Hadjar : un vendredi prometteur mais encore irrégulier
Le pilote français a pourtant montré de belles choses vendredi sur le tracé de Albert Park Circuit. Rapide dès la première séance, Hadjar a signé un encourageant quatrième temps lors des EL1, juste derrière son coéquipier Max Verstappen.
Une performance qui confirme que la nouvelle monoplace de Red Bull Racing possède un potentiel certain dans cette nouvelle ère technique de la Formula 1.
Mais l’après-midi a été plus compliqué.
Lors de la deuxième séance, Hadjar a reculé au neuvième rang. Un classement moins flatteur, mais qui reflète surtout les difficultés rencontrées par plusieurs équipes pour comprendre le comportement de ces nouvelles monoplaces 2026.
Et le Français n’a pas cherché à masquer les limites du moment : « La fiabilité est bonne, mais en termes de constance c’était plus difficile, surtout avec le déploiement d’énergie », a-t-il reconnu après la séance.
Le problème ne serait donc pas la vitesse pure. Sur un tour, la voiture semble capable de rivaliser avec les meilleures. En revanche, exploiter ce potentiel de manière régulière reste un défi.
Un constat qui n’a rien d’étonnant dans ce début de saison marqué par un changement réglementaire majeur. Les nouvelles voitures exigent une gestion beaucoup plus fine de l’énergie hybride et de l’aérodynamique active, deux paramètres encore en cours d’optimisation dans tout le paddock.
Hadjar reste donc mesuré : « Rien ne peut être parfaitement fluide dès le premier jour », a-t-il rappelé.
Cette prudence s’inscrit dans la ligne de son discours depuis le début du week-end à Melbourne. Le Français refuse pour l’instant de s’emballer, préférant observer comment la hiérarchie va évoluer à mesure que les équipes comprendront mieux leurs machines.

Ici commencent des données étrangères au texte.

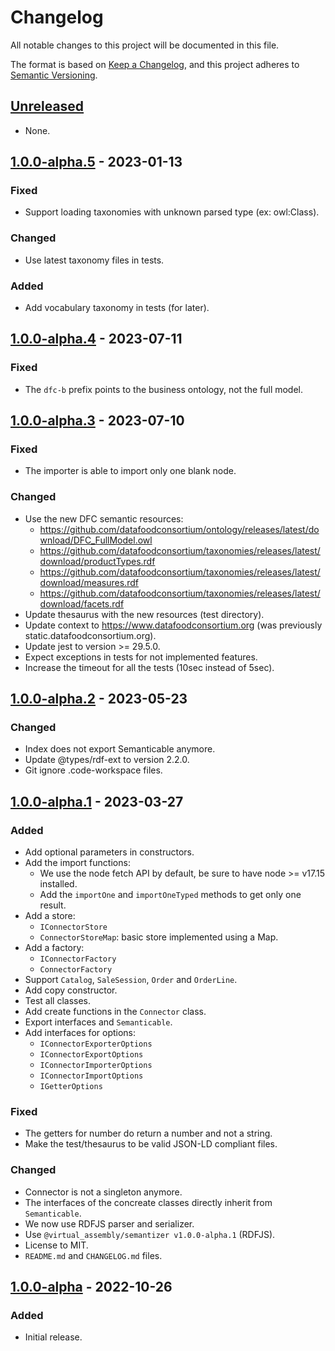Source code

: # Changelog

All notable changes to this project will be documented in this file.

The format is based on [Keep a Changelog](https://keepachangelog.com/en/1.0.0/),
and this project adheres to [Semantic Versioning](https://semver.org/spec/v2.0.0.html).

## [Unreleased]

- None.

## [1.0.0-alpha.5] - 2023-01-13

### Fixed

- Support loading taxonomies with unknown parsed type (ex: owl:Class).

### Changed

- Use latest taxonomy files in tests.

### Added

- Add vocabulary taxonomy in tests (for later).

## [1.0.0-alpha.4] - 2023-07-11

### Fixed

- The `dfc-b` prefix points to the business ontology, not the full model.

## [1.0.0-alpha.3] - 2023-07-10

### Fixed

- The importer is able to import only one blank node.
### Changed

- Use the new DFC semantic resources:
  - https://github.com/datafoodconsortium/ontology/releases/latest/download/DFC_FullModel.owl
  - https://github.com/datafoodconsortium/taxonomies/releases/latest/download/productTypes.rdf
  - https://github.com/datafoodconsortium/taxonomies/releases/latest/download/measures.rdf
  - https://github.com/datafoodconsortium/taxonomies/releases/latest/download/facets.rdf
- Update thesaurus with the new resources (test directory).
- Update context to https://www.datafoodconsortium.org (was previously static.datafoodconsortium.org).
- Update jest to version >= 29.5.0.
- Expect exceptions in tests for not implemented features.
- Increase the timeout for all the tests (10sec instead of 5sec).

## [1.0.0-alpha.2] - 2023-05-23

### Changed

- Index does not export Semanticable anymore.
- Update @types/rdf-ext to version 2.2.0.
- Git ignore .code-workspace files.

## [1.0.0-alpha.1] - 2023-03-27

### Added

- Add optional parameters in constructors.
- Add the import functions:
  - We use the node fetch API by default, be sure to have node >= v17.15 installed.
  - Add the `importOne` and `importOneTyped` methods to get only one result.
- Add a store:
  - `IConnectorStore`
  - `ConnectorStoreMap`: basic store implemented using a Map.
- Add a factory:
  - `IConnectorFactory`
  - `ConnectorFactory`
- Support `Catalog`, `SaleSession`, `Order` and `OrderLine`.
- Add copy constructor.
- Test all classes.
- Add create functions in the `Connector` class.
- Export interfaces and `Semanticable`.
- Add interfaces for options:
    - `IConnectorExporterOptions`
    - `IConnectorExportOptions`
    - `IConnectorImporterOptions`
    - `IConnectorImportOptions`
    - `IGetterOptions`

### Fixed

- The getters for number do return a number and not a string.
- Make the test/thesaurus to be valid JSON-LD compliant files.

### Changed

- Connector is not a singleton anymore.
- The interfaces of the concreate classes directly inherit from `Semanticable`.
- We now use RDFJS parser and serializer.
- Use `@virtual_assembly/semantizer v1.0.0-alpha.1` (RDFJS).
- License to MIT.
- `README.md` and `CHANGELOG.md` files.

## [1.0.0-alpha] - 2022-10-26

### Added

- Initial release.

[unreleased]: https://github.com/datafoodconsortium/connector-typescript/compare/v1.0.0-alpha.5...HEAD
[1.0.0-alpha.5]: https://github.com/datafoodconsortium/connector-typescript/compare/v1.0.0-alpha.4...v1.0.0-alpha.5
[1.0.0-alpha.4]: https://github.com/datafoodconsortium/connector-typescript/compare/v1.0.0-alpha.3...v1.0.0-alpha.4
[1.0.0-alpha.3]: https://github.com/datafoodconsortium/connector-typescript/compare/v1.0.0-alpha.2...v1.0.0-alpha.3
[1.0.0-alpha.2]: https://github.com/datafoodconsortium/connector-typescript/compare/v1.0.0-alpha.1...v1.0.0-alpha.2
[1.0.0-alpha.1]: https://github.com/datafoodconsortium/connector-typescript/compare/v1.0.0-alpha...v1.0.0-alpha.1
[1.0.0-alpha]: https://github.com/datafoodconsortium/connector-typescript/releases/tag/v1.0.0-alpha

Car derrière les chronos encore fluctuants du vendredi, une certitude commence à émerger : la saison 2026 pourrait réserver de nombreuses surprises.
Et si Hadjar parvient à stabiliser le comportement de sa Red Bull, il pourrait rapidement devenir l’un des animateurs de ce début de championnat.
Pour l’instant, le message est clair : le potentiel est là… mais tout reste à construire.